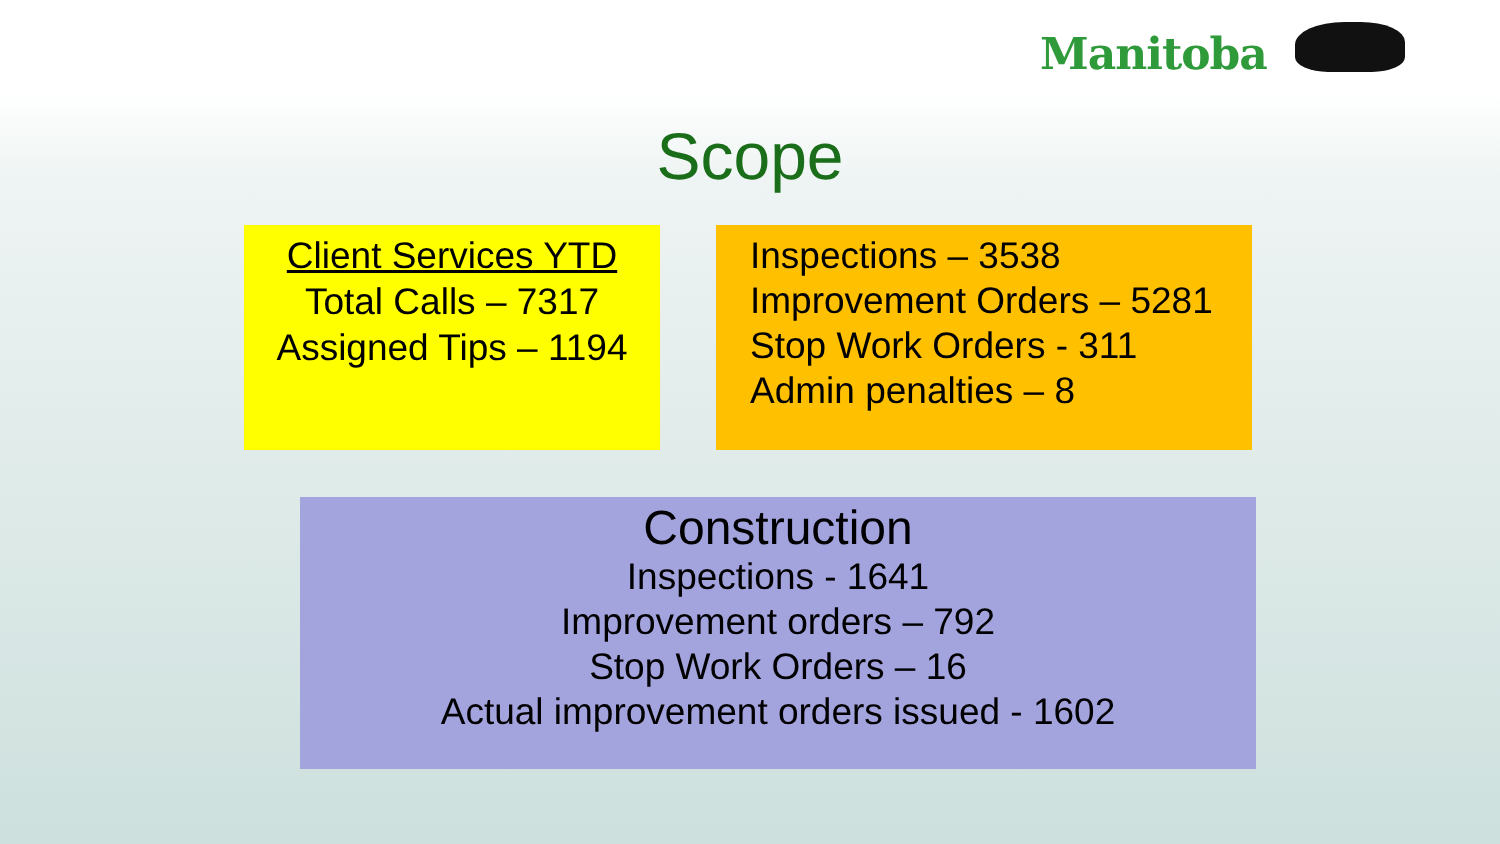Manitoba
Scope
Client Services YTD
Total Calls – 7317
Assigned Tips – 1194
Inspections – 3538
Improvement Orders – 5281
Stop Work Orders - 311
Admin penalties – 8
Construction
Inspections - 1641
Improvement orders – 792
Stop Work Orders – 16
Actual improvement orders issued - 1602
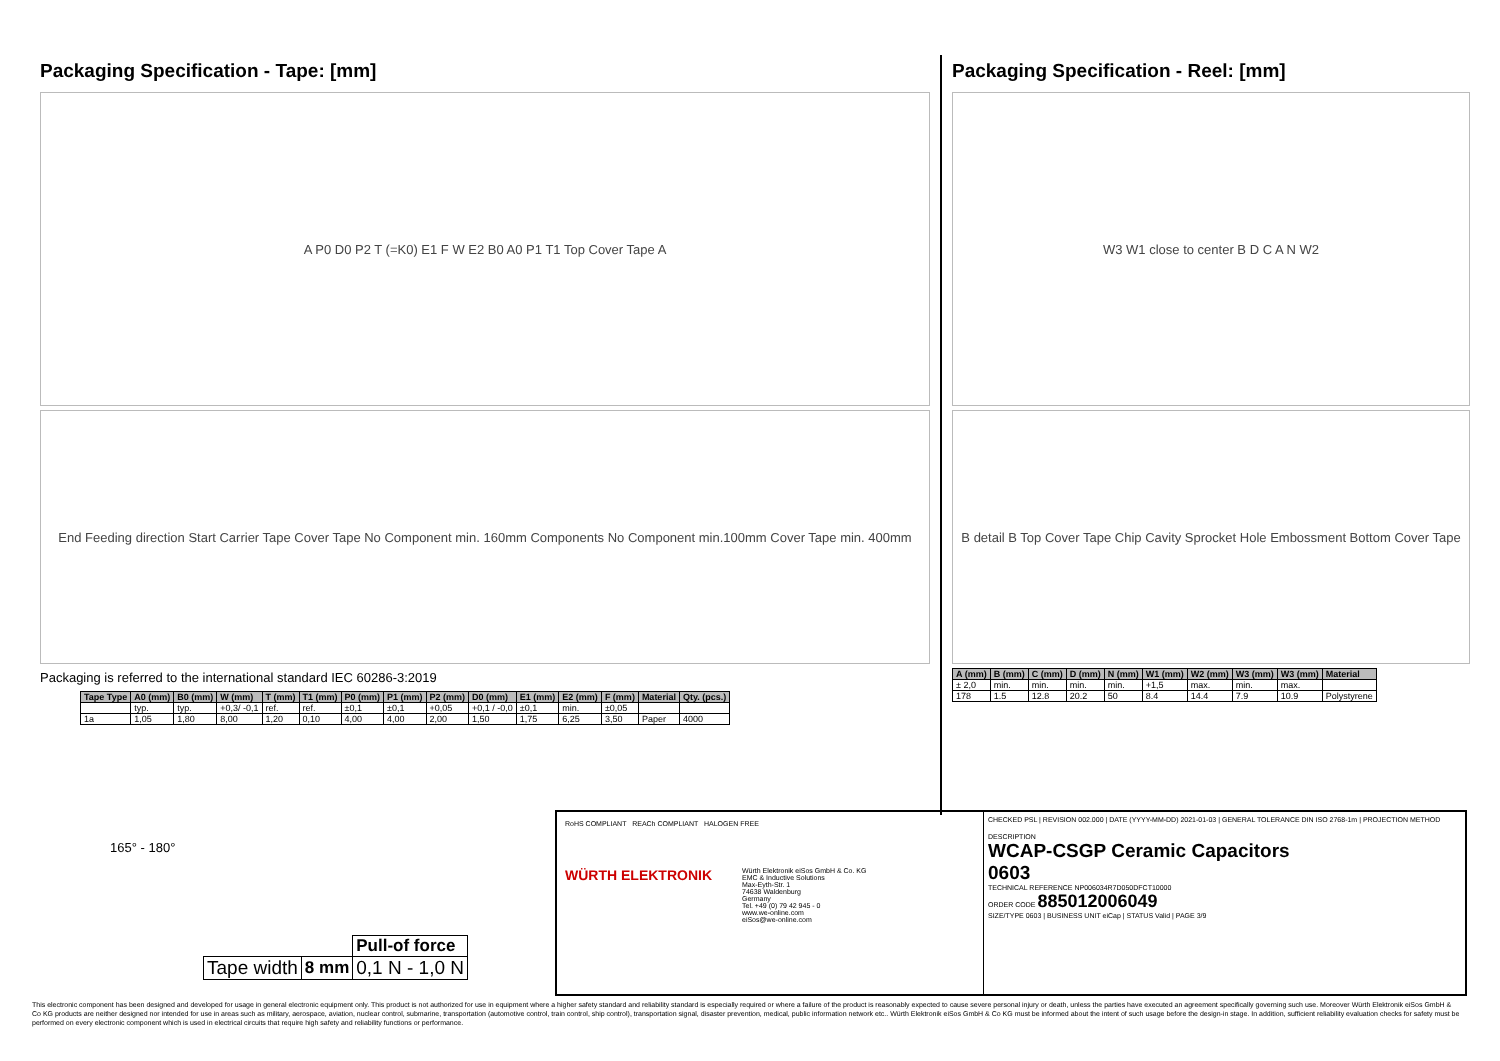Packaging Specification - Tape: [mm]
A P0 D0 P2 T (=K0) E1 F W E2 B0 A0 P1 T1 Top Cover Tape A
End Feeding direction Start Carrier Tape Cover Tape No Component min. 160mm Components No Component min.100mm Cover Tape min. 400mm
Packaging is referred to the international standard IEC 60286-3:2019
| Tape Type | A0 (mm) | B0 (mm) | W (mm) | T (mm) | T1 (mm) | P0 (mm) | P1 (mm) | P2 (mm) | D0 (mm) | E1 (mm) | E2 (mm) | F (mm) | Material | Qty. (pcs.) |
| --- | --- | --- | --- | --- | --- | --- | --- | --- | --- | --- | --- | --- | --- | --- |
| | typ. | typ. | +0,3/ -0,1 | ref. | ref. | ±0,1 | ±0,1 | +0,05 | +0,1 / -0,0 | ±0,1 | min. | ±0,05 | | |
| 1a | 1,05 | 1,80 | 8,00 | 1,20 | 0,10 | 4,00 | 4,00 | 2,00 | 1,50 | 1,75 | 6,25 | 3,50 | Paper | 4000 |
Packaging Specification - Reel: [mm]
W3 W1 close to center B D C A N W2
B detail B Top Cover Tape Chip Cavity Sprocket Hole Embossment Bottom Cover Tape
| A (mm) | B (mm) | C (mm) | D (mm) | N (mm) | W1 (mm) | W2 (mm) | W3 (mm) | W3 (mm) | Material |
| --- | --- | --- | --- | --- | --- | --- | --- | --- | --- |
| ± 2,0 | min. | min. | min. | min. | +1,5 | max. | min. | max. | |
| 178 | 1.5 | 12.8 | 20.2 | 50 | 8.4 | 14.4 | 7.9 | 10.9 | Polystyrene |
165° - 180°
| | | Pull-of force |
| Tape width | 8 mm | 0,1 N - 1,0 N |
RoHS COMPLIANT REACh COMPLIANT HALOGEN FREE
WÜRTH ELEKTRONIK
Würth Elektronik eiSos GmbH & Co. KG
EMC & Inductive Solutions
Max-Eyth-Str. 1
74638 Waldenburg
Germany
Tel. +49 (0) 79 42 945 - 0
www.we-online.com
eiSos@we-online.com
CHECKED PSL | REVISION 002.000 | DATE (YYYY-MM-DD) 2021-01-03 | GENERAL TOLERANCE DIN ISO 2768-1m | PROJECTION METHOD
DESCRIPTION
WCAP-CSGP Ceramic Capacitors
0603
TECHNICAL REFERENCE NP006034R7D050DFCT10000
ORDER CODE 885012006049
SIZE/TYPE 0603 | BUSINESS UNIT eiCap | STATUS Valid | PAGE 3/9
This electronic component has been designed and developed for usage in general electronic equipment only. This product is not authorized for use in equipment where a higher safety standard and reliability standard is especially required or where a failure of the product is reasonably expected to cause severe personal injury or death, unless the parties have executed an agreement specifically governing such use. Moreover Würth Elektronik eiSos GmbH & Co KG products are neither designed nor intended for use in areas such as military, aerospace, aviation, nuclear control, submarine, transportation (automotive control, train control, ship control), transportation signal, disaster prevention, medical, public information network etc.. Würth Elektronik eiSos GmbH & Co KG must be informed about the intent of such usage before the design-in stage. In addition, sufficient reliability evaluation checks for safety must be performed on every electronic component which is used in electrical circuits that require high safety and reliability functions or performance.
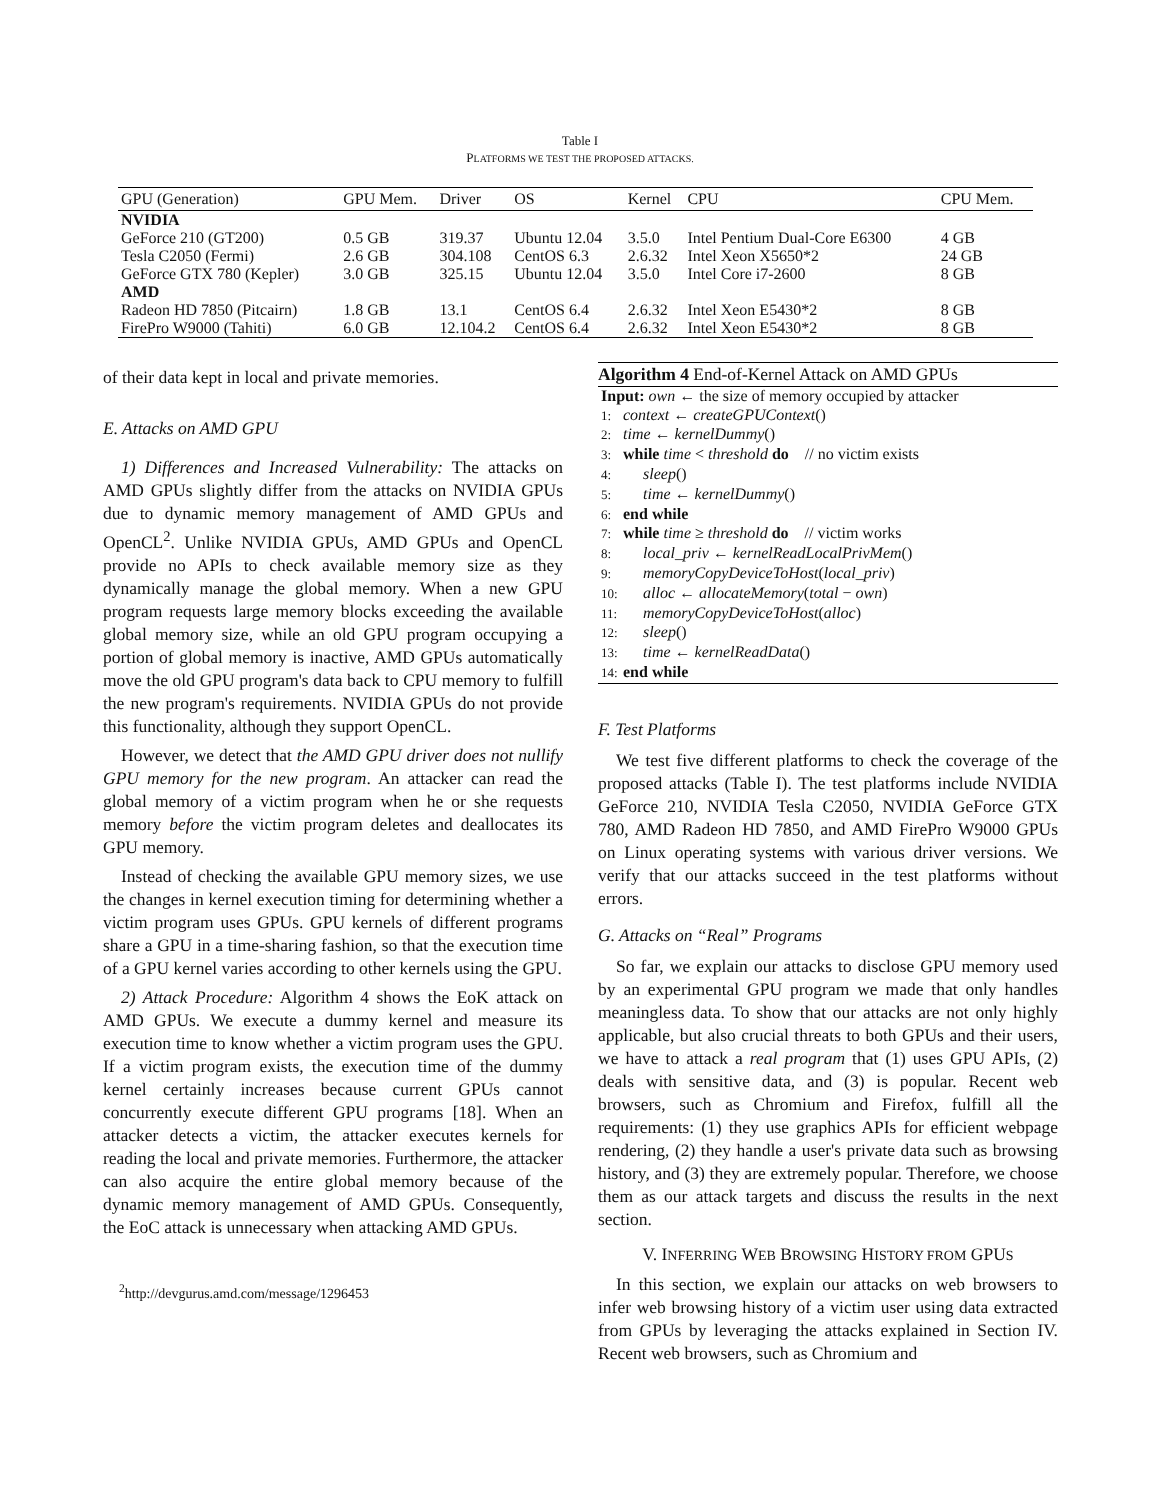Table I
PLATFORMS WE TEST THE PROPOSED ATTACKS.
| GPU (Generation) | GPU Mem. | Driver | OS | Kernel | CPU | CPU Mem. |
| --- | --- | --- | --- | --- | --- | --- |
| NVIDIA | | | | | | |
| GeForce 210 (GT200) | 0.5 GB | 319.37 | Ubuntu 12.04 | 3.5.0 | Intel Pentium Dual-Core E6300 | 4 GB |
| Tesla C2050 (Fermi) | 2.6 GB | 304.108 | CentOS 6.3 | 2.6.32 | Intel Xeon X5650*2 | 24 GB |
| GeForce GTX 780 (Kepler) | 3.0 GB | 325.15 | Ubuntu 12.04 | 3.5.0 | Intel Core i7-2600 | 8 GB |
| AMD | | | | | | |
| Radeon HD 7850 (Pitcairn) | 1.8 GB | 13.1 | CentOS 6.4 | 2.6.32 | Intel Xeon E5430*2 | 8 GB |
| FirePro W9000 (Tahiti) | 6.0 GB | 12.104.2 | CentOS 6.4 | 2.6.32 | Intel Xeon E5430*2 | 8 GB |
of their data kept in local and private memories.
E. Attacks on AMD GPU
1) Differences and Increased Vulnerability: The attacks on AMD GPUs slightly differ from the attacks on NVIDIA GPUs due to dynamic memory management of AMD GPUs and OpenCL<sup>2</sup>. Unlike NVIDIA GPUs, AMD GPUs and OpenCL provide no APIs to check available memory size as they dynamically manage the global memory. When a new GPU program requests large memory blocks exceeding the available global memory size, while an old GPU program occupying a portion of global memory is inactive, AMD GPUs automatically move the old GPU program's data back to CPU memory to fulfill the new program's requirements. NVIDIA GPUs do not provide this functionality, although they support OpenCL.
However, we detect that the AMD GPU driver does not nullify GPU memory for the new program. An attacker can read the global memory of a victim program when he or she requests memory before the victim program deletes and deallocates its GPU memory.
Instead of checking the available GPU memory sizes, we use the changes in kernel execution timing for determining whether a victim program uses GPUs. GPU kernels of different programs share a GPU in a time-sharing fashion, so that the execution time of a GPU kernel varies according to other kernels using the GPU.
2) Attack Procedure: Algorithm 4 shows the EoK attack on AMD GPUs. We execute a dummy kernel and measure its execution time to know whether a victim program uses the GPU. If a victim program exists, the execution time of the dummy kernel certainly increases because current GPUs cannot concurrently execute different GPU programs [18]. When an attacker detects a victim, the attacker executes kernels for reading the local and private memories. Furthermore, the attacker can also acquire the entire global memory because of the dynamic memory management of AMD GPUs. Consequently, the EoC attack is unnecessary when attacking AMD GPUs.
<sup>2</sup> http://devgurus.amd.com/message/1296453
Algorithm 4 End-of-Kernel Attack on AMD GPUs
Input: own ← the size of memory occupied by attacker
1: context ← createGPUContext()
2: time ← kernelDummy()
3: while time < threshold do // no victim exists
4: sleep()
5: time ← kernelDummy()
6: end while
7: while time ≥ threshold do // victim works
8: local_priv ← kernelReadLocalPrivMem()
9: memoryCopyDeviceToHost(local_priv)
10: alloc ← allocateMemory(total − own)
11: memoryCopyDeviceToHost(alloc)
12: sleep()
13: time ← kernelReadData()
14: end while
F. Test Platforms
We test five different platforms to check the coverage of the proposed attacks (Table I). The test platforms include NVIDIA GeForce 210, NVIDIA Tesla C2050, NVIDIA GeForce GTX 780, AMD Radeon HD 7850, and AMD FirePro W9000 GPUs on Linux operating systems with various driver versions. We verify that our attacks succeed in the test platforms without errors.
G. Attacks on “Real” Programs
So far, we explain our attacks to disclose GPU memory used by an experimental GPU program we made that only handles meaningless data. To show that our attacks are not only highly applicable, but also crucial threats to both GPUs and their users, we have to attack a real program that (1) uses GPU APIs, (2) deals with sensitive data, and (3) is popular. Recent web browsers, such as Chromium and Firefox, fulfill all the requirements: (1) they use graphics APIs for efficient webpage rendering, (2) they handle a user's private data such as browsing history, and (3) they are extremely popular. Therefore, we choose them as our attack targets and discuss the results in the next section.
V. INFERRING WEB BROWSING HISTORY FROM GPUS
In this section, we explain our attacks on web browsers to infer web browsing history of a victim user using data extracted from GPUs by leveraging the attacks explained in Section IV. Recent web browsers, such as Chromium and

======

What is required: The answer is the lines above between the line holding "10: alloc ← allocateMemory(total − own)" and the line holding "V. INFERRING WEB BROWSING HISTORY FROM GPUS", inclusive, each written out exactly, and no others.

Solution below:
10: alloc ← allocateMemory(total − own)
11: memoryCopyDeviceToHost(alloc)
12: sleep()
13: time ← kernelReadData()
14: end while
F. Test Platforms
We test five different platforms to check the coverage of the proposed attacks (Table I). The test platforms include NVIDIA GeForce 210, NVIDIA Tesla C2050, NVIDIA GeForce GTX 780, AMD Radeon HD 7850, and AMD FirePro W9000 GPUs on Linux operating systems with various driver versions. We verify that our attacks succeed in the test platforms without errors.
G. Attacks on “Real” Programs
So far, we explain our attacks to disclose GPU memory used by an experimental GPU program we made that only handles meaningless data. To show that our attacks are not only highly applicable, but also crucial threats to both GPUs and their users, we have to attack a real program that (1) uses GPU APIs, (2) deals with sensitive data, and (3) is popular. Recent web browsers, such as Chromium and Firefox, fulfill all the requirements: (1) they use graphics APIs for efficient webpage rendering, (2) they handle a user's private data such as browsing history, and (3) they are extremely popular. Therefore, we choose them as our attack targets and discuss the results in the next section.
V. INFERRING WEB BROWSING HISTORY FROM GPUS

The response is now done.